The total gross sales made by a company over a specific time period are referred to as gross revenue in accounting. It is the entire amount of money that the company received, with no deductions made for any expenses. The difference between a company’s gross revenue and all of its costs, including fixed costs, is known as net revenue or net income.
Because gross revenue only gives you a partial picture of your company’s overall picture, it’s critical to understand the differences between the two. Budgeting cannot be done using the gross sales of your business. Although net income offers a much more complete picture, it can be difficult to understand without knowing the context of gross revenue.
What distinguishes gross revenue from net revenue?
The discrepancy between your gross and net revenue is equivalent to your company’s expenses.

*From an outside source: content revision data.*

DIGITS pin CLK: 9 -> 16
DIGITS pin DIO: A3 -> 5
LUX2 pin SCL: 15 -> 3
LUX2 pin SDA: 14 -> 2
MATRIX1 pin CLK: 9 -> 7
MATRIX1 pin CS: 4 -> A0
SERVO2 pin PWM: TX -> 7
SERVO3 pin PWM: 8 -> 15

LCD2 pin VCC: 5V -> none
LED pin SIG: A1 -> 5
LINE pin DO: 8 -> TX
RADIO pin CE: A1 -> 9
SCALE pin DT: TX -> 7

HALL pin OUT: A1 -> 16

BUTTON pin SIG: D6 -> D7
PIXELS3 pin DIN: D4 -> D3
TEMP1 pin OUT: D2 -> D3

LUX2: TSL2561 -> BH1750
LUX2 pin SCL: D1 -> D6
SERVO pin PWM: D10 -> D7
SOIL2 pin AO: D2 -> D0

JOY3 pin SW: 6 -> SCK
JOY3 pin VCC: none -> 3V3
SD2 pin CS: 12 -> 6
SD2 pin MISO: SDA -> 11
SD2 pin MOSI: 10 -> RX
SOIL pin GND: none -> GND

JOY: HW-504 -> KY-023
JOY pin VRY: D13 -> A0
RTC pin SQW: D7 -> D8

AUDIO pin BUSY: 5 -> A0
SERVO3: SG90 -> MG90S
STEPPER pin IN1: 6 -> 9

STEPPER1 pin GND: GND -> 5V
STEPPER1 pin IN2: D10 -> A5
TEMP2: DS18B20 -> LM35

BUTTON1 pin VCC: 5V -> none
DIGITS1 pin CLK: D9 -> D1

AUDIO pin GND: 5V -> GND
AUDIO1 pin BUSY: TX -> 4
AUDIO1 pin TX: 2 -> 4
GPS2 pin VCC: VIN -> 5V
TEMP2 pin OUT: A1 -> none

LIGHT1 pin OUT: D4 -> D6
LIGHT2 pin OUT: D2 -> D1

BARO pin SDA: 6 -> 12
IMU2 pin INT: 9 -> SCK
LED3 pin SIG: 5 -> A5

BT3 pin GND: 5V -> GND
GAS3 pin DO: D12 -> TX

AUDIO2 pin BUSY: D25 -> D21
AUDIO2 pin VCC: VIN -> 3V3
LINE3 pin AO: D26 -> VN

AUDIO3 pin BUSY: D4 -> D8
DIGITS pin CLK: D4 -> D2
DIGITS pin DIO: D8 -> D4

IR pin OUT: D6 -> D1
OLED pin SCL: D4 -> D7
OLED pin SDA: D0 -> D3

Direct costs of goods sold (costs that are directly attributable to particular units or product lines) are among them, along with overhead costs, other variable expenses, and direct costs of labor.
Net revenue = Gross revenue minus expenses.
The following factors contribute to the difference between gross and net revenue:
- Cost of goods sold: These are the direct expenses your business has to pay to manufacture products or buy inventory.
- Advertising, web design, and other brand-building and marketing expenses are included in the category of marketing costs.
- Everything you need for the office, from paper clips to toilet paper, is referred to as office supplies.
- Paying for facilities, electricity, water, and other related services is referred to as “rent and utilities.”
- Salary, wages, commissions, and retirement benefits are all considered to be part of employee compensation.
- Taxes: Before calculating net income, payroll taxes, excise taxes, sales taxes, and income taxes are all subtracted.
- Legal and administrative expenses: Your net revenue is used to cover any fees paid to attorneys, accountants, and other consultants.
- Technology: This covers the price of any software or additional subscriptions or licenses.
- Dividend payments are typically not included in the calculation of net revenue, whereas interest payments are another item that must be subtracted from gross revenue. These payments are subtracted later in the accounting process for your company, after net revenue has been determined.